Moreover, C-sections are often done in emergencies when the doctor is worried about the newborn’s condition.
“In those situations, you don’t want the baby on the mother’s chest,” says Barrett. “You want (it) on a resuscitare. There are many C-sections where (skin to skin) is not appropriate. You can’t do it in every caesarean.”
The safety of the skin-to-skin C-section will have to be confirmed in Canada before national policies will change, says Barrett. This is why he is working on a qualitative study that will look at the surgical childbirth experiences of 15 women by comparing their perceptions of the standard method to their skin-to-skin experiences.
“As long as there’s manpower and no concern to baby, this could be, and should be, the standard in suitable cases,” he says. “There’s no reason not to as long as we prove that it’s safe and that the baby has the benefits of skin-to-skin contact, especially if it’s a better experience for the mother.”
Connors is sure Canadian women would prefer this method if they had a choice, although she questions whether they really do.
“I believe any woman would choose this way over a normal caesarean if they (could), but I don’t think they (can) because Dr.

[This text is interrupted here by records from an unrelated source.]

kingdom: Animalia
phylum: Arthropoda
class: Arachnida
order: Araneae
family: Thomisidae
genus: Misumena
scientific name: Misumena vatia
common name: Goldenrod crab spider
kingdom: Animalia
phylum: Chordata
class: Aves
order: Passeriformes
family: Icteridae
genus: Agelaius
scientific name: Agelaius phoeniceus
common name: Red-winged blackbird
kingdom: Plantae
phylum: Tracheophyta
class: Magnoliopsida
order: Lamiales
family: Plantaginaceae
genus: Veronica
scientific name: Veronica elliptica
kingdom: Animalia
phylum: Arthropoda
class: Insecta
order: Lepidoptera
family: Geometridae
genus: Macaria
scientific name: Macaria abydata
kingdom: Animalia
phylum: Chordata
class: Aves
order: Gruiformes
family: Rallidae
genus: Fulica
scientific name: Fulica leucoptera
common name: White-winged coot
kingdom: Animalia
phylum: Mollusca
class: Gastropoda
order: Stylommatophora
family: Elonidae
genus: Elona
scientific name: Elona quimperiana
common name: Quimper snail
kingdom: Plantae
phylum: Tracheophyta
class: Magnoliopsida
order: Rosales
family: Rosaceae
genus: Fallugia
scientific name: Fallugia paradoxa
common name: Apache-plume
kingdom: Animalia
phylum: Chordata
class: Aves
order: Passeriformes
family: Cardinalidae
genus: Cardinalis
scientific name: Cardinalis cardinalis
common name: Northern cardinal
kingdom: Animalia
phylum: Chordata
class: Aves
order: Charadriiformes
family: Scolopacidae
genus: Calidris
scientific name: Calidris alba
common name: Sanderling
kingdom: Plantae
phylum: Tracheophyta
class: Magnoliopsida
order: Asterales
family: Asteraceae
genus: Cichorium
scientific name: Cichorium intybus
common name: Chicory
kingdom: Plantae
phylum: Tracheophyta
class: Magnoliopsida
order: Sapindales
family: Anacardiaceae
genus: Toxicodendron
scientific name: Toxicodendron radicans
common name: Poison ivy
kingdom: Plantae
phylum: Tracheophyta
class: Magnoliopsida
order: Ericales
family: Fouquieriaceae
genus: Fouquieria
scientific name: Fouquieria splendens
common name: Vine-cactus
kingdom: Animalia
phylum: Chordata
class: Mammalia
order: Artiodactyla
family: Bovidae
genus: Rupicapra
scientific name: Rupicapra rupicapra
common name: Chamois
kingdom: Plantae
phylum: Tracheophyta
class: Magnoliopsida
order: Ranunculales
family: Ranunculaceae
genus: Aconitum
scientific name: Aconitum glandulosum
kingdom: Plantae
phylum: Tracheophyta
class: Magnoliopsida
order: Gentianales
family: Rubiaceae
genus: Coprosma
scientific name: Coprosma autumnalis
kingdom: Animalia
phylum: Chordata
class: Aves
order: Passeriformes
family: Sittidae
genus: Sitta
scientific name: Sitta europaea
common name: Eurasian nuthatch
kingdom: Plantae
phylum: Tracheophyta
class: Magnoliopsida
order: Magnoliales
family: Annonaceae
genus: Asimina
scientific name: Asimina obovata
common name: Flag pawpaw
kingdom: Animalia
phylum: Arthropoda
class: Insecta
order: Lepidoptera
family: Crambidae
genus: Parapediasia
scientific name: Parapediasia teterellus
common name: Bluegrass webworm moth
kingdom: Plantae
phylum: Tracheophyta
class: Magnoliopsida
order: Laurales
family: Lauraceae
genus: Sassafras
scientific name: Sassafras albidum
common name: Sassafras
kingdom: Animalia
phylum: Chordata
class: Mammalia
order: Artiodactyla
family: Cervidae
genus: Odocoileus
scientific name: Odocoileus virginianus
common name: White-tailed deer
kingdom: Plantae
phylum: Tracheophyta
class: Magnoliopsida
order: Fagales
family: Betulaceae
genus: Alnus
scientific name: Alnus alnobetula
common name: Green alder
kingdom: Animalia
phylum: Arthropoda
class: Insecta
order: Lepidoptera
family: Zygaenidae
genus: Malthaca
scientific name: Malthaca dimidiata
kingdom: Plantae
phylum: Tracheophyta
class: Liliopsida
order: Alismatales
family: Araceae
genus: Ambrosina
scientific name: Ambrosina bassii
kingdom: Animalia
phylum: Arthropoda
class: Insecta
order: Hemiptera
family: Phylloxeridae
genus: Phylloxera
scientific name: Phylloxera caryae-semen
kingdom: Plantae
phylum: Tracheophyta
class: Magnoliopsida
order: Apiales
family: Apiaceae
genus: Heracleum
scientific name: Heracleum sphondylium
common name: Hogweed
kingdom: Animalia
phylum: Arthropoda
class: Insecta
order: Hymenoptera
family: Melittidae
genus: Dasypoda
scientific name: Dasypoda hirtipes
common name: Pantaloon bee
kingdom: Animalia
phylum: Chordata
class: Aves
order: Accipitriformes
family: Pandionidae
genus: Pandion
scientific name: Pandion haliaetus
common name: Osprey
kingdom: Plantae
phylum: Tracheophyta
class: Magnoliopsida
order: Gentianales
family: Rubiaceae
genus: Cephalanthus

Barrett is booked up and he’s the only one doing (skin-to-skin C-sections) right now.”
But it’s only a matter of time before skin-to-skin becomes the standard, as well as a choice for Canadian mothers, says Romeiko.
“A psychological or cultural shift within the obstetric and anesthesia world to promoting a more humane type of birth (is happening),” she says. “It is a surgery. There’s no getting around that. But, it’s not an ordinary surgery (and) there are ways to make it more humane that are still safe.”